Chefs caution against getting Canadian bacon unless you’re in a high-end restaurant, questioning how long that Canadian bacon has been sitting in the walk-in refrigerator when brunch is only served once a week on the weekends, noting your bacon may have been sitting there for six days or more. Pre-cooked and ready to heat, Canadian bacon doesn’t exactly require culinary finesse.

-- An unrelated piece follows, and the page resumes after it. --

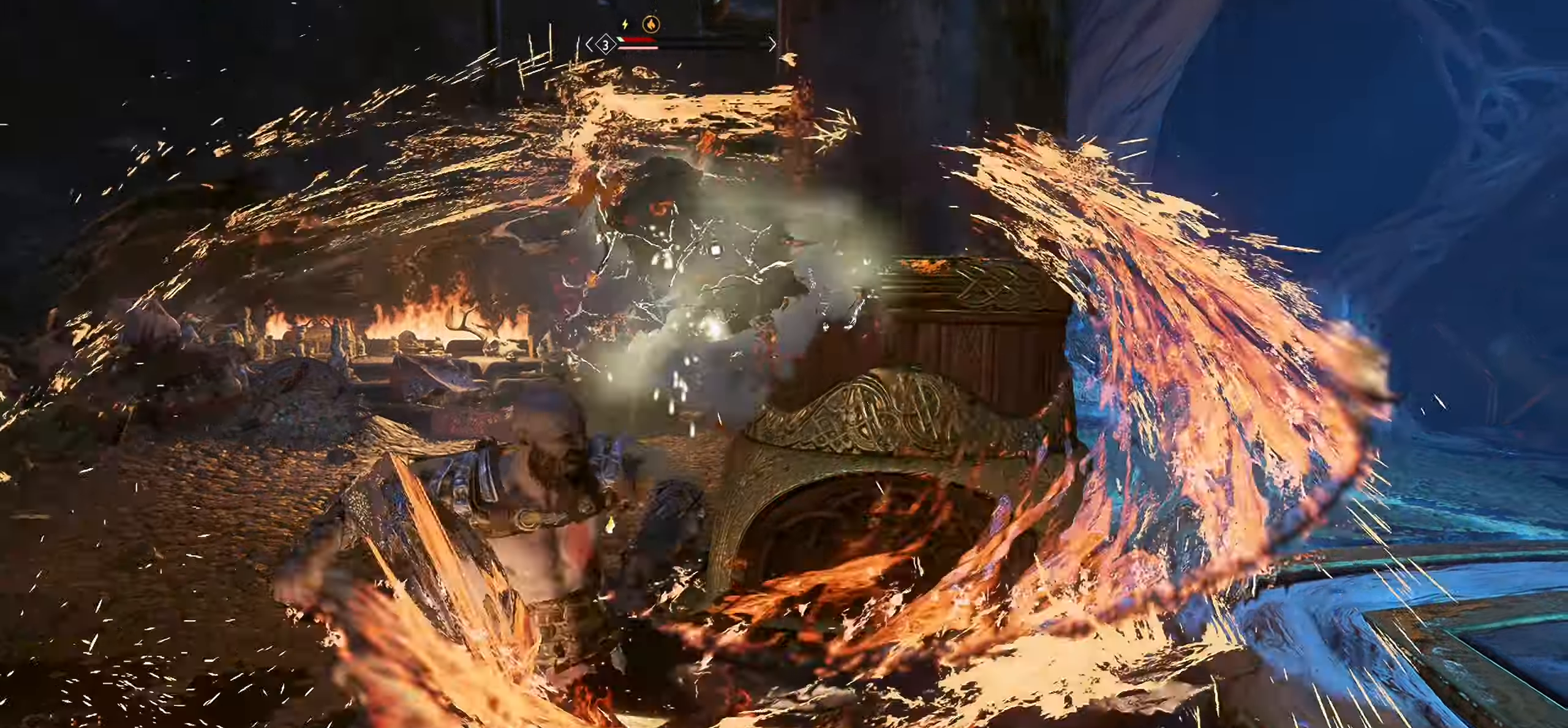
{"buttons": ["R1"], "left_stick": "down-left", "right_stick": "center", "button_events": [[167, "R1", "down"], [350, "R1", "up"], [501, "R1", "down"]]}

The concern is how long that Canadian bacon has been festering in the walk-in, remembering that brunch is only served once a week on the weekends. A large part of the brunch issue is the delivery schedule for restaurants, as most restaurants get their meat, fish, and produce delivered on Tuesdays at the start of the restaurant week. By Sunday morning, you’re potentially eating something that’s been chilling in the fridge since the previous weekend. Not exactly appetizing when you think about it that way.
Bottomless Mimosas: The Cheap Juice Con

Customers want bottomless mimosas and want to order it any way they want, with roughly a quarter of the brunch crowd being particularly demanding about their mimosa preferences. Here’s what restaurants know and you probably don’t: those bottomless mimosa deals aren’t quite the bargain they seem. The sparkling wine is often the cheapest prosecco available, paired with orange juice that’s definitely not fresh-squeezed.
Brunch is one of the busiest times of the week for restaurant staff, where they have to deal with large groups of mimosa-fueled people lingering for hours, and dishes tend to be priced lower than dinner mains, meaning fewer tips for servers. Restaurants compensate by using bottom-shelf ingredients. Bartenders plead that they’re all exhausted or hungover from Saturday night’s shift, so please don’t ask them to make custom cocktails at 10 a.m., begging customers to just get the mimosa or bloody mary. The quality reflects that exhaustion and those razor-thin profit margins.
Next time you’re scanning that brunch menu on a lazy Sunday, remember that chefs have seen it all. It’s no secret chefs hate brunch, with Anthony Bourdain famously disparaging the booze-laden meal in his 2000 book Kitchen Confidential. Brunch menus are an open invitation to the cost-conscious chef, a dumping ground for the odd bits left over from Friday and Saturday nights. Maybe stick to the dishes that showcase fresh ingredients and can’t easily double as yesterday’s dinner scraps. Your stomach will thank you later.